(Hi all. I’m a new member and I’m hoping this is the right thread to post my recent review of the Aryas I got from Apos Audio. If not, some Admin may zap it and I understand.
)
Hifiman Arya review
Big disappointment
Short version-
Bad- gigantic earpads (feels weird on your head), L-R driver imbalance (left driver noticeably less volume than the right), muted high end (on instruments like cymbals, with lots of harmonics), sound stage too wide (instruments sound too spread out to be realistic).
Good- excellent bass (if you can get them to seal on your ears with the huge earpads), lightweight, comfortable, very good midrange (especially male vocals).
Long version-
I had been looking forward to buying these headphones for 2 years, ever since i watched some rave reviews on YouTube by people like Joshua Valour and Andrew from Resolve.
In September, 2021, I bought the Stealth Magnet Revision version from Apos online, as soon as they advertised them. When I got them I didn’t see anything on the box that denoted the Stealth Magnet upgrade. I searched YouTube for some info about the upgrade and found that Apos had shipped me the older, non-stealth, version. I believe this was an honest order-filling mistake and not some bait-and-switch scam. They were really good about letting me return the non-stealth phones for a full refund.
So, before going on I need to say that I only had these phones for a week and I think they might have been slightly defective. I immediately noticed that the left driver had noticeably less gain than the right one by quite a bit. I had to shift the balance to the left by around 10% more than any other headphone I own. Annoyance #1.
After using the phones for about 5-7 hours the left driver started coming up little, but was still off by quite a lot. If I had them longer and broken them in more they might have leveled off better.

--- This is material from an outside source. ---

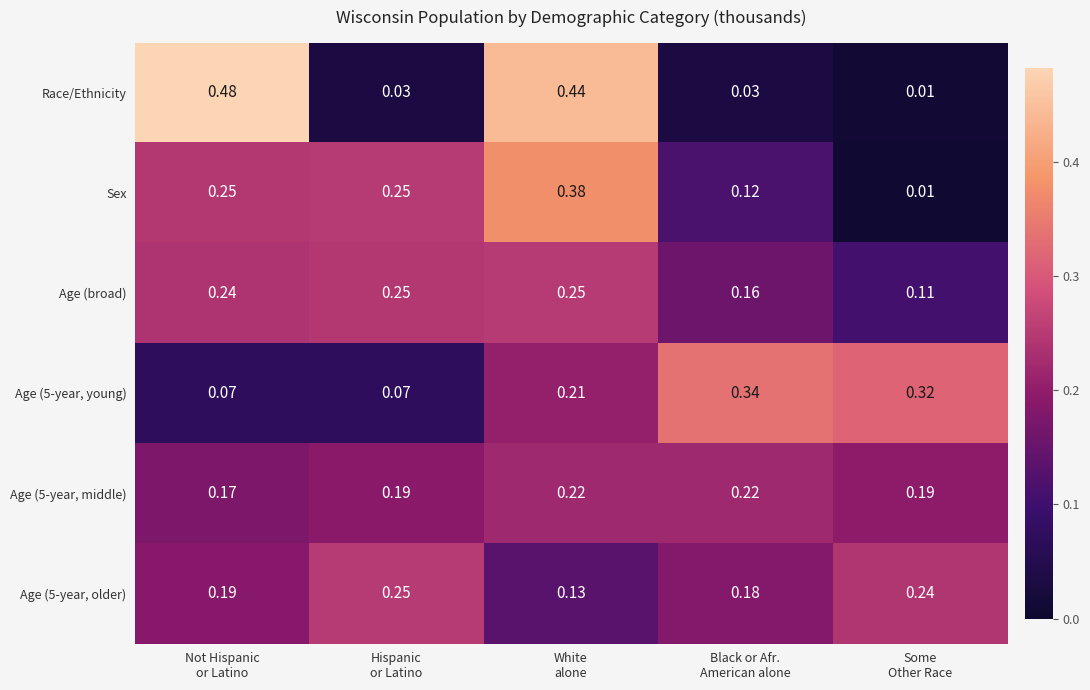

Which series has the largest range (max minus min)?

Race/Ethnicity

As for the earpads, I don’t know who these phones are designed to fit. Maybe chimps, but not an average person. I have a larger than average head and ears and there was a good half inch all the way around my ears when wearing these phones. When I adjusted them for the best sound there was around 3/4 of an inch gap at the bottom of ear by my jaw; enough room that the sound seal was off and it effected the bass adversely. Fix the seal problem and the sound stage felt off. Annoyance #2.
The highs- strangely, initially, the treble frequencies seemed OK and detailed, but I described these phones as having a “fun filter.” When there should have been harmonics on sounds, like cymbals and piano and acoustic guitar, there were just NONE. Cymbals had no ZING at all. It was as if the drivers were damped. Maybe this would have improved if I had them longer, as well. I’ll never know. Annoyance #3.
The soundstage- in critical listening the soundstage initially sounded very good, but as I adjusted to the new audio image I realized that it was strangely too wide and that made the instruments sound too spread out to be realistic. Some drum sounds filled the whole middle third of the sound image and sounded diffuse to the point of being muddy and vague. Annoyance #4.
All four of these annoyances (as well as being NOT what I ordered) made this expenditure of 1600 bucks a big disappointment.
I have the good fortune to have some other excellent headphones to compare these Aryas to and that comparison was very bad news for the Aryas. One of my favorite phones are my 2 year old Hifiman Sundara. Actually, the reason I wanted to try the Aryas was because I enjoy the Sundaras so much. The Sundaras beat out the Aryas in every category except bass reproduction. They have a wonderful sound on any percussion instrument; some of the best sound of percussion of any phones I’ve heard costing even 5 times as much.
These Aryas failed to get anywhere near the overall quality of my other phones either; not my Drop/Focal Elex, Beyerdynamic DT1990 Pro, nor ZMF Aeolus and they cost more than any of them.
Bummer. I would like to have heard an amazing set of planar magnetics, better than my Sundaras. My search continues.